Roughly 20% of the people infected with HIV do not know it. Sure, some of that it because people wont/are afraid to get tested. But some people cant get tested. They cant afford it, their physicians cant afford it, their governments cant afford it. Not just the gross cost of reagents and man-power for people trained to do/interperet HIV tests– The equipment to read the tests (ELISA plate readers, Western Blot imagers, Real-Time PCR machines) is beyond cost prohibitive (and quite useless if you do not have electricity).
Literally and philosophically– How do you solve a problem you cannot see?
Well, the smart-ass answer would be “Make an HIV test you can read/see with the naked eye”.
Apparently, the smart-ass answer is the right answer:
It looks like a totally easy idea to implement:
- Take something that already works for HIV-1 detection, an ELISA, and make it a liquid (‘plasmonic’, lol).
- Take the readout from an ELISA (requires a machine) and make it easy to read with the naked eye (“coloured nanoparticle solutions of characteristic tonality” aka blue=positive, red=negative).
- Make sure its super sensitive. Like, just as sensitive as an extremely expensive Real-Time PCR protocol.
See? Totally simple!
Conceptually it is simple, but what they had to do to make this actually work… I dont want to know the trail of trouble-shooting and epic failures behind this innovation, but it is absolutely fantastic. Basically, if no HIV proteins are there, the nanoparticles in this solution remain dispersed, and the solution looks red.

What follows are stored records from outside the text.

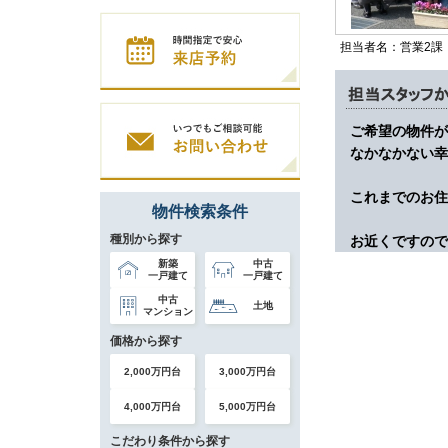
担当者名：営業2課
ご希望の物件が
なかなかない幸
これまでのお住
物件検索条件
種別から探す
お近くですので
新築
中古
一戸建て
一戸建て
中古
土地
マンション
価格から探す
2,000万円台
3,000万円台
4,000万円台
5,000万円台
こだわり条件から探す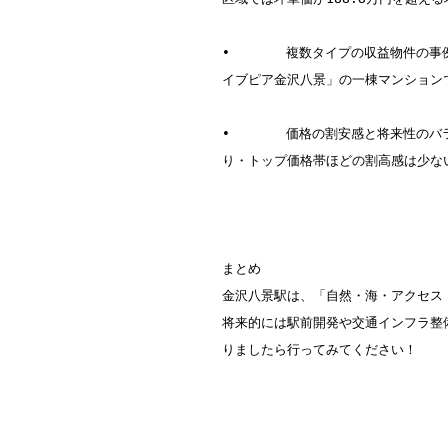
•	複数タイプの収益物件の事例あり：一棟アパート・マンション・区分所有などの物件が売りに出ており、利回りデータも入手可能。実際、「ラ
イブピア金沢八景」の一棟マンションで
•	価格の割安感と将来性のバランス：中古マンションの価格推移は過去10年でほぼ横ばい（＋0.4％）という予測のものもあり、急激な値上が
り・トップ価格帯ほどの割高感は少ない
まとめ

金沢八景駅は、「自然・海・アクセス
将来的には駅前開発や交通インフラ整
りましたら行ってみてください！
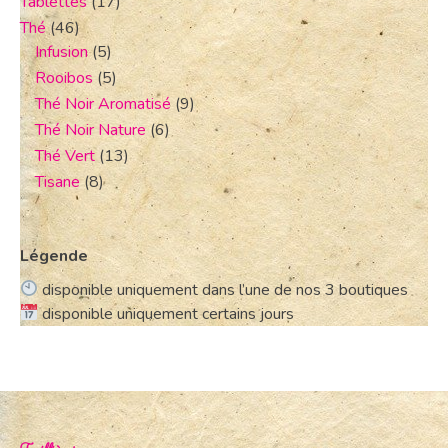
Tablettes
(17)
Thé
(46)
Infusion
(5)
Rooibos
(5)
Thé Noir Aromatisé
(9)
Thé Noir Nature
(6)
Thé Vert
(13)
Tisane
(8)
Légende
disponible uniquement dans l’une de nos 3 boutiques
disponible uniquement certains jours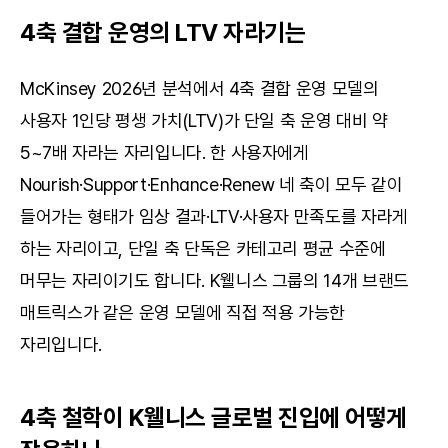
4축 결합 운영의 LTV 자라기는
McKinsey 2026년 분석에서 4축 결합 운영 모델의 
사용자 1인당 평생 가치(LTV)가 단일 축 운영 대비 약 
5~7배 자라는 자리입니다. 한 사용자에게 
Nourish·Support·Enhance·Renew 네 축이 모두 같이 
들어가는 형태가 임상 결과·LTV·사용자 만족도를 자라게 
하는 자리이고, 단일 축 단독은 카테고리 평균 수준에 
머무는 자리이기도 합니다. K웰니스 그룹의 14개 브랜드 
매트릭스가 같은 운영 모델에 직접 적용 가능한 
자리입니다.
4축 철학이 K웰니스 글로벌 진입에 어떻게 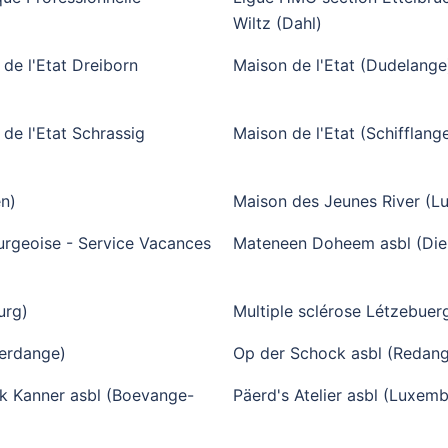
Wiltz (Dahl)
de l'Etat Dreiborn
Maison de l'Etat (Dudelange
de l'Etat Schrassig
Maison de l'Etat (Schifflang
n)
Maison des Jeunes River (
rgeoise - Service Vacances
Mateneen Doheem asbl (Die
urg)
Multiple sclérose Létzebuerg 
ferdange)
Op der Schock asbl (Redang
nk Kanner asbl (Boevange-
Päerd's Atelier asbl (Luxem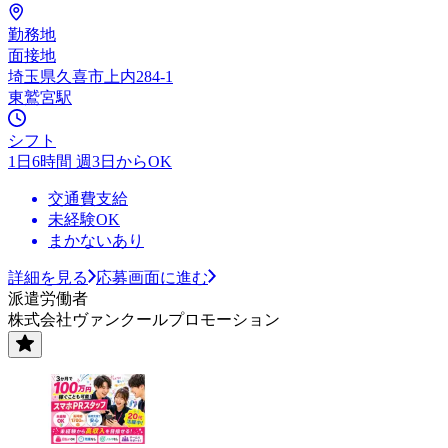
勤務地
面接地
埼玉県久喜市上内284-1
東鷲宮駅
シフト
1日6時間 週3日からOK
交通費支給
未経験OK
まかないあり
詳細を見る
応募画面に進む
派遣労働者
株式会社ヴァンクールプロモーション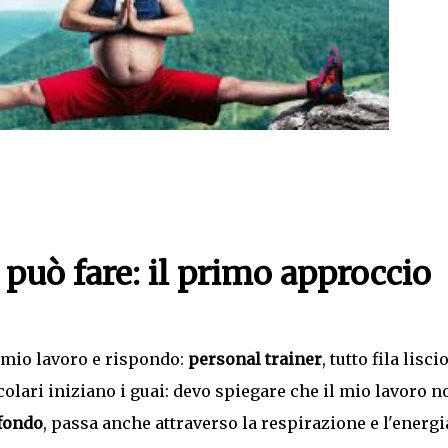
 può fare: il primo approccio
 mio lavoro e rispondo:
personal trainer
, tutto fila lisci
olari iniziano i guai: devo spiegare che il mio lavoro n
fondo
, passa anche attraverso la respirazione e l'energi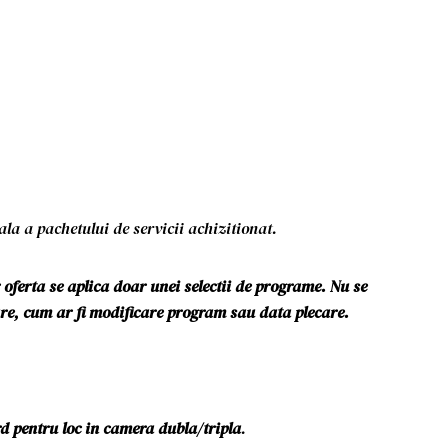
ala a pachetului de servicii achizitionat.
oferta se aplica doar unei selectii de programe. Nu se
lare, cum ar fi modificare program sau data plecare.
d pentru loc in camera dubla
/tripla
.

If HIV particles are there, the nanoparticles start sticking together, a chemical reaction occurs, and the solution looks blue.
No super special (read: expensive) plates or equipment needed, just mix everything together.
Of course, it would suck if the test only worked if you were REALLY HIV positive, and had LOTS of HIV proteins around for this reaction to work. Certainly it would still have some utility, but we want an HIV test to be very sensitive, so you dont send someone home with an HIV- diagnosis when they are actually HIV+.
The ‘gold standard’ of HIV tests, RT PCR, can detect <50 copies/ml, but there is no way you could get the reagents/equipment/etc out to a farming town in rural Zambia.
What can this test do?
p24 was also detected with the naked eye in the sera of HIV-infected patients showing viral loads undetectable by a gold standard nucleic acid-based test.
I could hardly believe that, but they put pics of the assays in the paper. The tests from HIV- people are pink, the tests from HIV+ people with high or undetectable-by-gold-standard viral loads is a bluish purple.
Detection of HIV is the FIRST problem we have in HIV World. This looks like a pretty damn exciting solution!